Lines with the word "Politehnica" are the answer; copy each of them from the data below.
══ Information supplied
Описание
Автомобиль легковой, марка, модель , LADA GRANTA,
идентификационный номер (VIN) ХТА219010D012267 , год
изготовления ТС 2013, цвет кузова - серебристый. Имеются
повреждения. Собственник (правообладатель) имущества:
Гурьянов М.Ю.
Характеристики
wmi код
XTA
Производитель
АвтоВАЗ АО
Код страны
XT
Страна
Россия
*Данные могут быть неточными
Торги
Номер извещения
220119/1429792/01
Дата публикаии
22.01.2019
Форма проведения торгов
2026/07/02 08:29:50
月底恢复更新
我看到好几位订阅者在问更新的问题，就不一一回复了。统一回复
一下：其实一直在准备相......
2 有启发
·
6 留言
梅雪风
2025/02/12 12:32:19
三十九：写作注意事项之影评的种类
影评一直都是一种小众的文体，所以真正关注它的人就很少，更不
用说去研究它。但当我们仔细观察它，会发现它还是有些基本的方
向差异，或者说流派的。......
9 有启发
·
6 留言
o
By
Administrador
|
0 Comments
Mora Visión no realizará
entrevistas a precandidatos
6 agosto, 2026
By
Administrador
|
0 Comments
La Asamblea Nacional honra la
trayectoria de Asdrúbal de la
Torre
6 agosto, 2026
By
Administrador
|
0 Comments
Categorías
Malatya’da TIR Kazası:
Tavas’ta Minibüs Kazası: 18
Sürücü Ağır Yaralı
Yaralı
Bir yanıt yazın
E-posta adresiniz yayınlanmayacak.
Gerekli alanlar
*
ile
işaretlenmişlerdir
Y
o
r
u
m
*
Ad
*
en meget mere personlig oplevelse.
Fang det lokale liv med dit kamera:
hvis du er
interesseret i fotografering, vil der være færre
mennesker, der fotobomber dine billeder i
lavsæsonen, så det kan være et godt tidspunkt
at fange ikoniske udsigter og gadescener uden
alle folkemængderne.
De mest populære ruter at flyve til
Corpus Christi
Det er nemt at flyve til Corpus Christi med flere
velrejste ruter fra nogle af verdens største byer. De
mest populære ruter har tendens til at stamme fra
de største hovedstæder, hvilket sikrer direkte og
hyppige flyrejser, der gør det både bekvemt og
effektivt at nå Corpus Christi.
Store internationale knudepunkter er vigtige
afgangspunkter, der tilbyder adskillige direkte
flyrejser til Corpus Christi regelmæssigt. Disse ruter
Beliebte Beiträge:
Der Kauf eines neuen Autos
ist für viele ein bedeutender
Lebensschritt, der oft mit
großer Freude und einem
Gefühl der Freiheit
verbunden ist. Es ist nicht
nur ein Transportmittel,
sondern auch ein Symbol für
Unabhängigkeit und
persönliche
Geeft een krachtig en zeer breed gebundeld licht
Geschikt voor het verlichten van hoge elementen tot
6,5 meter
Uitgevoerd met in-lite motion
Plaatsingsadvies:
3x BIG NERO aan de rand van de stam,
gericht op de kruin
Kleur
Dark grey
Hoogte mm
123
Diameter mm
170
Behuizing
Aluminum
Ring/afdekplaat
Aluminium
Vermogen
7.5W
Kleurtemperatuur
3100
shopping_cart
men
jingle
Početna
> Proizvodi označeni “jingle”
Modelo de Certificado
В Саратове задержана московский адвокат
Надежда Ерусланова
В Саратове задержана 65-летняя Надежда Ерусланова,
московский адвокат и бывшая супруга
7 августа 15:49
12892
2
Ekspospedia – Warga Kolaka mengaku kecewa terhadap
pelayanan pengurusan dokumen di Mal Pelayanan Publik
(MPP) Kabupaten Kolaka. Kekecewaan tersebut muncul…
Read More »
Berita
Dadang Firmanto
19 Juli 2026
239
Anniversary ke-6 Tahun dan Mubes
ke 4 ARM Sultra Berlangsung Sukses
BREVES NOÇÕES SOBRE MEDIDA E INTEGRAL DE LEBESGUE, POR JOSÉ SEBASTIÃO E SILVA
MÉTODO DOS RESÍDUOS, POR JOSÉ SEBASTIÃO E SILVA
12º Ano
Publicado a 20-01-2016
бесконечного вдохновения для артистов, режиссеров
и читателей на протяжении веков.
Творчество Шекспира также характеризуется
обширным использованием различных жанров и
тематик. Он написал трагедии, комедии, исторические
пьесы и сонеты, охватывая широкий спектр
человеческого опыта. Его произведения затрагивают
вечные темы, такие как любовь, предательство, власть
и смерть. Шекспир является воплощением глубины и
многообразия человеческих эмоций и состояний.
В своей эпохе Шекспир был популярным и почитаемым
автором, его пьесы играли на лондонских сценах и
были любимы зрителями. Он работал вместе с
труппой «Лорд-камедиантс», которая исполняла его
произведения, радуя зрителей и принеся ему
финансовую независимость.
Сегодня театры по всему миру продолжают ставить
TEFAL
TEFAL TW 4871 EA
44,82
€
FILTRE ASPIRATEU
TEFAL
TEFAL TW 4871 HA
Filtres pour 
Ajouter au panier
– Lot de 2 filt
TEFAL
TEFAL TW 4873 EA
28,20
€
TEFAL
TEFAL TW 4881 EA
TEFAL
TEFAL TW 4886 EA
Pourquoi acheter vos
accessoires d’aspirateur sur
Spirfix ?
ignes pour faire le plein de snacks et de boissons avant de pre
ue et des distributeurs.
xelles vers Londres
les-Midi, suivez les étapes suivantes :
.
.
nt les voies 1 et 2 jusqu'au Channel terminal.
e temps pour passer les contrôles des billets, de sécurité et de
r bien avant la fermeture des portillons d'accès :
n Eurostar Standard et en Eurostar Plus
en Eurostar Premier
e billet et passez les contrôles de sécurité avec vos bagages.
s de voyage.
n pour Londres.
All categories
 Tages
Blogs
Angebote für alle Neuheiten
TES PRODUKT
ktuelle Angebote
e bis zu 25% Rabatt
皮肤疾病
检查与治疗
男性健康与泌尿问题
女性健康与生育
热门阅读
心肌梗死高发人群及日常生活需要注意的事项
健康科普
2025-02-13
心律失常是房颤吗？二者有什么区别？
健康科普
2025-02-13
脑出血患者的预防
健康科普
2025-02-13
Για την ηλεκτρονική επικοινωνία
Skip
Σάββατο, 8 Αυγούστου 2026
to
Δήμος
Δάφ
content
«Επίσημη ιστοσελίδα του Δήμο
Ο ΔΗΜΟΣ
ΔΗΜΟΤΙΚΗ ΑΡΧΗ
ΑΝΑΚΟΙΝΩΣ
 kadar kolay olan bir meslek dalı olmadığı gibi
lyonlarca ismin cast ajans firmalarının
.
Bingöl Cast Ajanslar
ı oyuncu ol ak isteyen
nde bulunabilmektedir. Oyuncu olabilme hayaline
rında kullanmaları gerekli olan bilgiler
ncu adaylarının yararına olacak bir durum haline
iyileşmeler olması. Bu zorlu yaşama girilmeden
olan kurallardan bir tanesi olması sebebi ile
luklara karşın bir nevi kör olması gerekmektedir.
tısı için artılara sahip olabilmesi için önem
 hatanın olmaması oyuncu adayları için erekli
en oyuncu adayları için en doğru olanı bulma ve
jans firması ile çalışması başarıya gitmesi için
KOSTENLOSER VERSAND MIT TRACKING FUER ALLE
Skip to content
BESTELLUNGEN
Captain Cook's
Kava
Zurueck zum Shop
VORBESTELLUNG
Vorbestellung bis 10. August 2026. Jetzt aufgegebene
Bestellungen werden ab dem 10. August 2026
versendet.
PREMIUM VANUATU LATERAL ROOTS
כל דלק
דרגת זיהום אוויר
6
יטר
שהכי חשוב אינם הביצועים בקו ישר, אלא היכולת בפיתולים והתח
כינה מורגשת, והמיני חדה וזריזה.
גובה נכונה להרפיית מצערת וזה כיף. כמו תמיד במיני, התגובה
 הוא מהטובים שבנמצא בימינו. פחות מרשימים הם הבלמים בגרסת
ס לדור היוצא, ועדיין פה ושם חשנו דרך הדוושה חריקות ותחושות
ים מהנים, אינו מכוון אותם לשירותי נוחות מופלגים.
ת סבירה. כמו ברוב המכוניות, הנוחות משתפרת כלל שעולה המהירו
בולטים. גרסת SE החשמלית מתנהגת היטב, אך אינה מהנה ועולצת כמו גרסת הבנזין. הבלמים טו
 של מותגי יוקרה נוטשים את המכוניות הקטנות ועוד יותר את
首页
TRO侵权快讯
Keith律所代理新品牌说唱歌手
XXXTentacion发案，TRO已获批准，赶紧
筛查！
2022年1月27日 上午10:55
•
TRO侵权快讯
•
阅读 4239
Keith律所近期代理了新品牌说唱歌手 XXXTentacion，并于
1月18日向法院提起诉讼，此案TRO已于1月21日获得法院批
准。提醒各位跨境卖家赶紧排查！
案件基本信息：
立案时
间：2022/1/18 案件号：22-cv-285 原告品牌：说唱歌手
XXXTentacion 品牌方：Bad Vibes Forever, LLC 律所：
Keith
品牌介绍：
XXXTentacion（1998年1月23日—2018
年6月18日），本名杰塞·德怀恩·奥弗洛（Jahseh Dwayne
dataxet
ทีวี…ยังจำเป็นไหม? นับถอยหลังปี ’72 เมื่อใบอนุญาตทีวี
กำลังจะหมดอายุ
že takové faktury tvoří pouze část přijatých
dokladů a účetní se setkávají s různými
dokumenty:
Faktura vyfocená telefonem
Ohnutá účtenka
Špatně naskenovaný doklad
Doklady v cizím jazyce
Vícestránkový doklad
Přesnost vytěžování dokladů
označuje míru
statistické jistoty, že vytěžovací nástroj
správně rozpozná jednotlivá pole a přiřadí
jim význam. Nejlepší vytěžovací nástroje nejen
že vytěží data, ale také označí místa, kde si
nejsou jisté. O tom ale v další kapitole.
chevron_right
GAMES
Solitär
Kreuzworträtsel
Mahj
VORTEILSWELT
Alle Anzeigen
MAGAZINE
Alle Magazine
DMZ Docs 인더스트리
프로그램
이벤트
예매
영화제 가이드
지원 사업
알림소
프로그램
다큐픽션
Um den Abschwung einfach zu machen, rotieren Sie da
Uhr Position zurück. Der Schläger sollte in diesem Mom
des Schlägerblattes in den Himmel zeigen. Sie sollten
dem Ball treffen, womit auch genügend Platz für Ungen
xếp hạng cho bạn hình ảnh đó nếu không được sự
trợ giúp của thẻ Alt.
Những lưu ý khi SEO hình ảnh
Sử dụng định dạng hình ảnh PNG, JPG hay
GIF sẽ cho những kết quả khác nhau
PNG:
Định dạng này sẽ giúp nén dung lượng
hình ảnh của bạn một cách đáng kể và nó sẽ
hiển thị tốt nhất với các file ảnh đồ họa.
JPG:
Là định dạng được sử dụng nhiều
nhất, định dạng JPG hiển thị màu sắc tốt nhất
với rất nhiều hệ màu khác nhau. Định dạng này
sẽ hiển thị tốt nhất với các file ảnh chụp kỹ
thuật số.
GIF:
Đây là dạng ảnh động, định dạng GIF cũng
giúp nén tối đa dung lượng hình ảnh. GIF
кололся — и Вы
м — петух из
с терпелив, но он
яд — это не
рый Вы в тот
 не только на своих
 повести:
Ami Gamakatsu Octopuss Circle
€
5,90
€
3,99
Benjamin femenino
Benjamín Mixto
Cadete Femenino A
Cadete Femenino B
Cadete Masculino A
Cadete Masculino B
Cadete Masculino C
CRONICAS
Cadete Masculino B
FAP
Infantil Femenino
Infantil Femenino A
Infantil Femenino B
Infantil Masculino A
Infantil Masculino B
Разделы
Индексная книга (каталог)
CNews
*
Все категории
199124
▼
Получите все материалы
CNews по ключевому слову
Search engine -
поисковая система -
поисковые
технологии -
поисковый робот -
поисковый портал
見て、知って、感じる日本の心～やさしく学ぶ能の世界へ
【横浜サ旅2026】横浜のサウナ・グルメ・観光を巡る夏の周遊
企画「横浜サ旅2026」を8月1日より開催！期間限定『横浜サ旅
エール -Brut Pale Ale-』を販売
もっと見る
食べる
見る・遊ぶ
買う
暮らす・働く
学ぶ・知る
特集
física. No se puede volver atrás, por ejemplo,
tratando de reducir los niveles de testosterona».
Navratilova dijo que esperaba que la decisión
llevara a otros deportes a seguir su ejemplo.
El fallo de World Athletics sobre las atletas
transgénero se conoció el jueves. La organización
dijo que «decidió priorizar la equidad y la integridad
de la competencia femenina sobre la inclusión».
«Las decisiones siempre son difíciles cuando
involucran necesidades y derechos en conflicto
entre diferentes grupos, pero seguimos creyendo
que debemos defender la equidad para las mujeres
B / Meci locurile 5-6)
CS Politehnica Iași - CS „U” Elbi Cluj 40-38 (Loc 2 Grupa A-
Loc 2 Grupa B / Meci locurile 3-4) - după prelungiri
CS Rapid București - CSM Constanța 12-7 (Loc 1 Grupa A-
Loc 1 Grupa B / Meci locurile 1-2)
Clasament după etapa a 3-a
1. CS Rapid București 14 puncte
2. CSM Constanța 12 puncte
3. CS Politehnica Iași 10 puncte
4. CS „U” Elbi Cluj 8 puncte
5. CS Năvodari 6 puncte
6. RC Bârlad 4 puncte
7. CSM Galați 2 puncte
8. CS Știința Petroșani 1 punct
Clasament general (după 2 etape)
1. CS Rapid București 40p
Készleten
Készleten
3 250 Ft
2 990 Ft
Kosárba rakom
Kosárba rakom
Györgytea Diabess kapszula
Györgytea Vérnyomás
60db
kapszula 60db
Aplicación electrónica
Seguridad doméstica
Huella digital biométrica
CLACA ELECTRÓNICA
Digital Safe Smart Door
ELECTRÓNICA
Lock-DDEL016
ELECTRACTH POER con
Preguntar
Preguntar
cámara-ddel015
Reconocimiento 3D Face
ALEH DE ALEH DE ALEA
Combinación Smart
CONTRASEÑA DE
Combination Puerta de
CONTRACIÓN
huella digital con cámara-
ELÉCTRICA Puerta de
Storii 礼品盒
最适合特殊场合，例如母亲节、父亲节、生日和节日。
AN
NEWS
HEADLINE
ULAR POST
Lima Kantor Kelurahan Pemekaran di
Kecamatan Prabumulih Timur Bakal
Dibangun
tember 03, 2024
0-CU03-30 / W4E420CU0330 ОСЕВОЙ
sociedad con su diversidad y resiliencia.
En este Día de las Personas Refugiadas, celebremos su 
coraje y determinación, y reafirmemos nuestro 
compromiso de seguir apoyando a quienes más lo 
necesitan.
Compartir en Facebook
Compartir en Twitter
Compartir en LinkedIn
════
Exercise result.
CS Politehnica Iași - CS „U” Elbi Cluj 40-38 (Loc 2 Grupa A-
3. CS Politehnica Iași 10 puncte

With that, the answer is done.